**What you are asked to do**
For this exercise, report every line of the material that includes "Tila".

**Source information**
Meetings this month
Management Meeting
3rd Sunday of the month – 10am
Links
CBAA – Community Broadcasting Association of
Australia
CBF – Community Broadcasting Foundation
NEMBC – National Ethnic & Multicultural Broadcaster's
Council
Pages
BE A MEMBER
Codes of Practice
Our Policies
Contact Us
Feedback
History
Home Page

--

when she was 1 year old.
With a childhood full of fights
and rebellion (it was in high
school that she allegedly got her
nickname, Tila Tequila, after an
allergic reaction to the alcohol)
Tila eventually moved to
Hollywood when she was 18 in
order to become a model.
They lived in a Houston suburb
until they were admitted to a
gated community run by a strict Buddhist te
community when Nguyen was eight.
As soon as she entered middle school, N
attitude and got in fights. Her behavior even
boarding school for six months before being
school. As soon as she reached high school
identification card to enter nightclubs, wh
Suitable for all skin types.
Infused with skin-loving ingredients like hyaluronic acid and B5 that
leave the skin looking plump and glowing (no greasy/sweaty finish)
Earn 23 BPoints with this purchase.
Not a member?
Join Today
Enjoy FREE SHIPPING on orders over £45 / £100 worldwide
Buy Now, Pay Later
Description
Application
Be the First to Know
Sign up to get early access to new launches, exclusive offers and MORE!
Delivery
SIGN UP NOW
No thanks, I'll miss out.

**Response below**
nickname, Tila Tequila, after an
Tila eventually moved to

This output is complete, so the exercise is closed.